If the issue is just the accumulating from VisitPartialFieldContents, then I could write some intermediate visitor class that does this accumulation for you. The reason why it's like this at the lowest level is to provide the greatest level of flexibility I can think of: it supports fields over 2 GiB, it gives you a way to gracefully stop early before a malicious input file pushes you into an OutOfMemoryException from trying to expand an accumulator buffer too big, it lets you use pointer math to get offsets from the beginning of the entire memory-mapped file, and I'm sure other stuff that I haven't even thought of that only works if you strictly get slices of the original input span(s).

Maybe it could be possible to use IReadOnlyList<ReadOnlySpan<byte>> instead of string[], conceding that we must hold the whole line in memory? Should be doable if backed by an expanding buffer similar to MemoryStream but I haven't tried or thought too deeply yet.

The specific idea of IReadOnlyList<ReadOnlySpan<byte>> can't work, because ReadOnlySpan<byte> is a ref struct, but it's fairly straightforward to create intermediate visitor base classes that transform the trio of VisitPartialFieldContents(ReadOnlySpan<byte>) / VisitEndOfField(ReadOnlySpan<byte>) / VisitEndOfRecord() into something else.

For example, we could have a visitor base class where all you have to implement is a method like:

protected override void VisitRecord(ReadOnlySpan<byte> fullLineData, ReadOnlySpan<int> firstIndex)
{
    // firstIndex[n] is the offset of the nth field's first byte in fullLineData
    // there's one extra slot at the end that always holds the value of fullLineData.Length.
    for (int i = 0; i < firstIndex.Length - 1; i++)
    {
        ReadOnlySpan<byte> field = fullLineData[firstIndex[i]..firstIndex[i + 1]];
        DoStuffWith(field);
    }
}

To completely get away from the users having to implement a visitor, I think it would be reasonably doable to write something that converts this to IObservable<T>, since that's a more standard way to model this concept of inverted loop ownership. I actually was going to do that for Cursively at first, but the visitor-pattern approach had a better story for incrementally layering intermediate transformations (CsvReaderVisitorWithUTF8HeadersBase being one example of that), and the most obvious choices for T are all difficult to add stuff to without breaking callers.

In any event, from IObservable<T>, one could use the services from Rx.NET to manipulate it further, one such manipulation being to convert it into IEnumerable<T>, probably not worse than what I would wind up writing on my own.

I have been thinking about adding a data mapping benchmark with the same PackageAsset model -- essentially let each library do its own thing to saturate and even activate each "record" instance instead of forcing a string[].

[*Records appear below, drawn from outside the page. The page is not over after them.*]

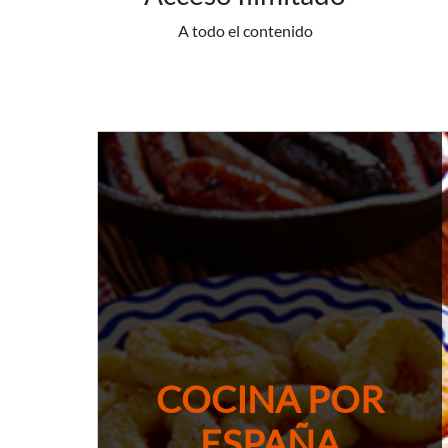
A todo el contenido
COCINA POR
ESPAÑA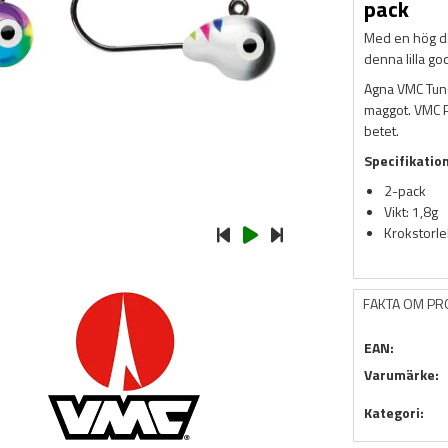
pack
Med en hög den
denna lilla god
Agna VMC Tun
maggot. VMC P
betet.
Specifikatio
2-pack
Vikt: 1,8g
Krokstorle
FAKTA OM P
EAN:
Varumärke:
Kategori: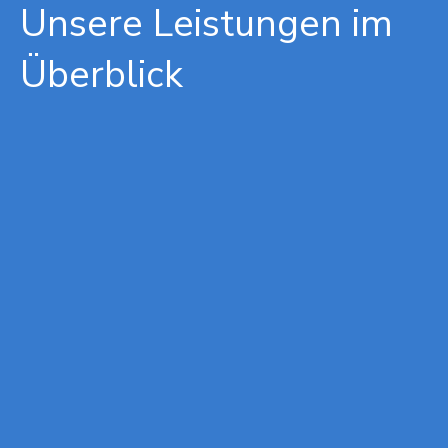
Unsere Leistungen im 
Überblick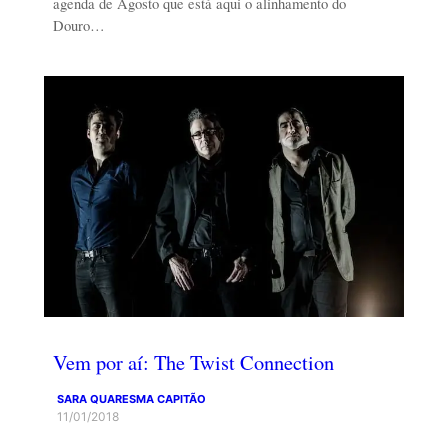
agenda de Agosto que está aqui o alinhamento do
Douro…
Vem por aí: The Twist Connection
SARA QUARESMA CAPITÃO
11/01/2018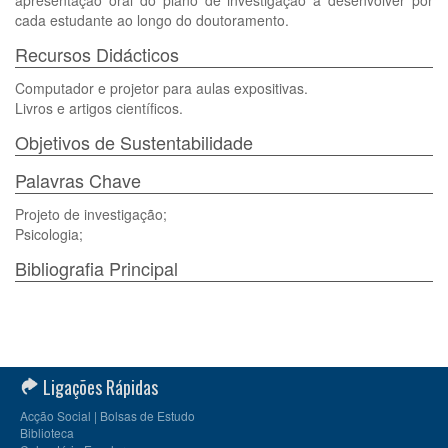
apresentação oral do plano de investigação a desenvolver por
cada estudante ao longo do doutoramento.
Recursos Didácticos
Computador e projetor para aulas expositivas.
Livros e artigos científicos.
Objetivos de Sustentabilidade
Palavras Chave
Projeto de investigação;
Psicologia;
Bibliografia Principal
Ligações Rápidas
Acção Social | Bolsas de Estudo
Biblioteca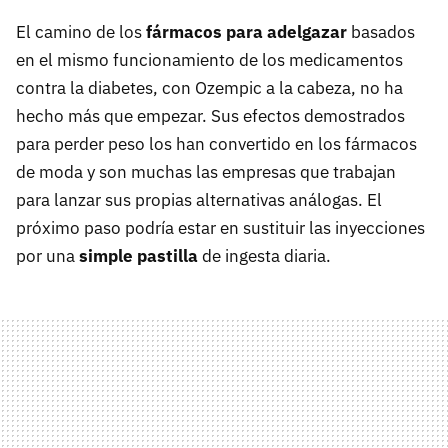
El camino de los
fármacos para adelgazar
basados
en el mismo funcionamiento de los medicamentos
contra la diabetes, con Ozempic a la cabeza, no ha
hecho más que empezar. Sus efectos demostrados
para perder peso los han convertido en los fármacos
de moda y son muchas las empresas que trabajan
para lanzar sus propias alternativas análogas. El
próximo paso podría estar en sustituir las inyecciones
por una
simple pastilla
de ingesta diaria.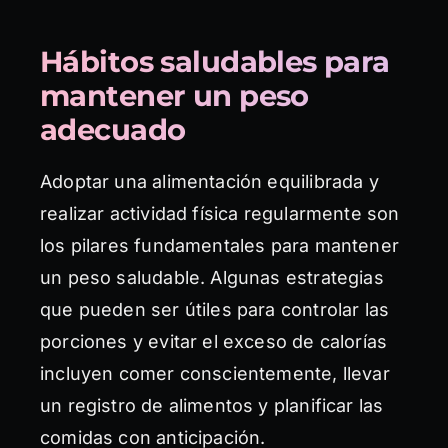
Hábitos saludables para
mantener un peso
adecuado
Adoptar una alimentación equilibrada y
realizar actividad física regularmente son
los pilares fundamentales para mantener
un peso saludable. Algunas estrategias
que pueden ser útiles para controlar las
porciones y evitar el exceso de calorías
incluyen comer conscientemente, llevar
un registro de alimentos y planificar las
comidas con anticipación.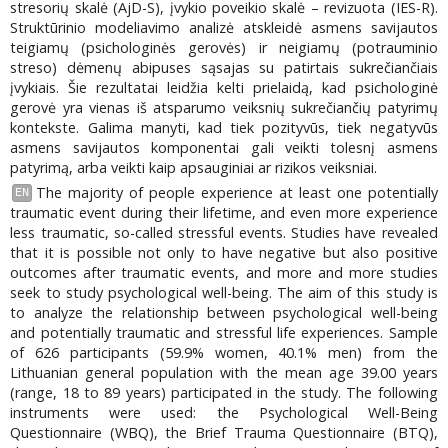
stresorių skalė (AjD-S), įvykio poveikio skalė – revizuota (IES-R).
Struktūrinio modeliavimo analizė atskleidė asmens savijautos
teigiamų (psichologinės gerovės) ir neigiamų (potrauminio
streso) dėmenų abipuses sąsajas su patirtais sukrečiančiais
įvykiais. Šie rezultatai leidžia kelti prielaidą, kad psichologinė
gerovė yra vienas iš atsparumo veiksnių sukrečiančių patyrimų
kontekste. Galima manyti, kad tiek pozityvūs, tiek negatyvūs
asmens savijautos komponentai gali veikti tolesnį asmens
patyrimą, arba veikti kaip apsauginiai ar rizikos veiksniai.
The majority of people experience at least one potentially
EN
traumatic event during their lifetime, and even more experience
less traumatic, so-called stressful events. Studies have revealed
that it is possible not only to have negative but also positive
outcomes after traumatic events, and more and more studies
seek to study psychological well-being. The aim of this study is
to analyze the relationship between psychological well-being
and potentially traumatic and stressful life experiences. Sample
of 626 participants (59.9% women, 40.1% men) from the
Lithuanian general population with the mean age 39.00 years
(range, 18 to 89 years) participated in the study. The following
instruments were used: the Psychological Well-Being
Questionnaire (WBQ), the Brief Trauma Questionnaire (BTQ),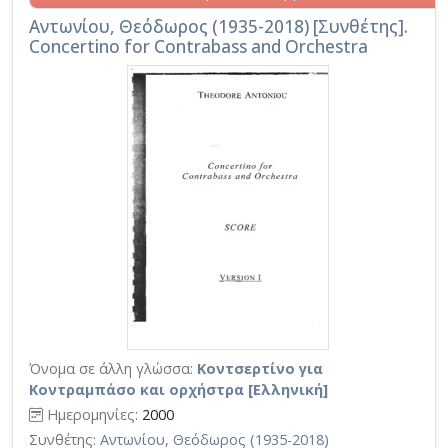
Αντωνίου, Θεόδωρος (1935-2018) [Συνθέτης].
Concertino for Contrabass and Orchestra
Όνομα σε άλλη γλώσσα:
Κοντσερτίνο για
Κοντραμπάσο και ορχήστρα [Ελληνική]
Ημερομηνίες:
2000
Συνθέτης:
Αντωνίου, Θεόδωρος (1935-2018)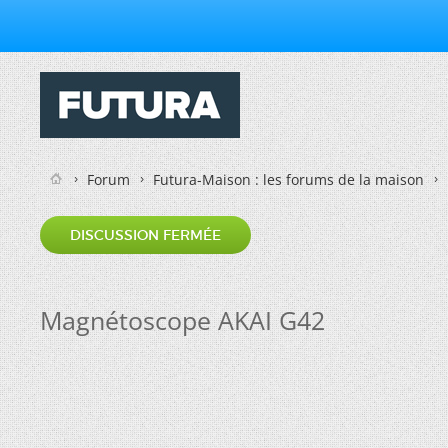
Forum
Futura-Maison : les forums de la maison
DISCUSSION FERMÉE
Magnétoscope AKAI G42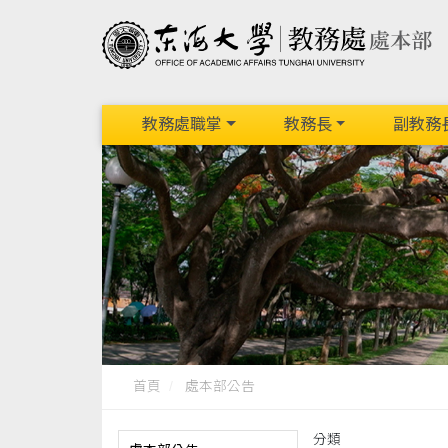
教務處職掌
教務長
副教務
首頁
處本部公告
分類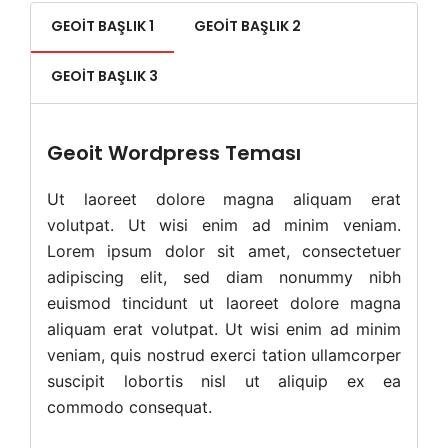
GEOIT BAŞLIK 1
GEOIT BAŞLIK 2
GEOIT BAŞLIK 3
Geoit Wordpress Teması
Ut laoreet dolore magna aliquam erat
volutpat. Ut wisi enim ad minim veniam.
Lorem ipsum dolor sit amet, consectetuer
adipiscing elit, sed diam nonummy nibh
euismod tincidunt ut laoreet dolore magna
aliquam erat volutpat. Ut wisi enim ad minim
veniam, quis nostrud exerci tation ullamcorper
suscipit lobortis nisl ut aliquip ex ea
commodo consequat.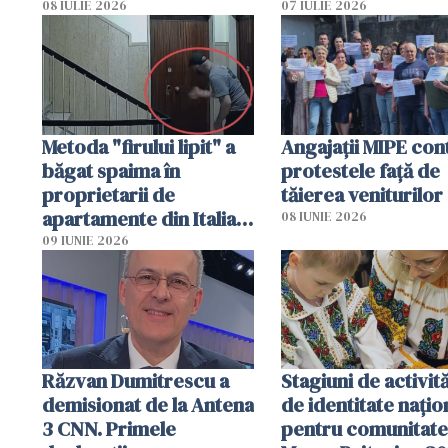
arestat
puși să lase la poar
08 IULIE 2026
07 IULIE 2026
genți cu aur și bani
Metoda "firului lipit" a
Angajaţii MIPE con
băgat spaima în
protestele faţă de
proprietarii de
tăierea veniturilor
apartamente din Italia.
08 IUNIE 2026
Poliția, sesizată
09 IUNIE 2026
Răzvan Dumitrescu a
Stagiuni de activită
demisionat de la Antena
de identitate națio
3 CNN. Primele
pentru comunitate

Anything that doesn't strictly require UTF-16 is always a plus for Cursively. Of course, the majority of the .NET ecosystem is built around using UTF-16 for strings, and although there's been lots of great progress towards making UTF-8 more than just "that thing that we have to keep converting to and from when we interact with the rest of the world", UTF-8 still feels like a second-class citizen.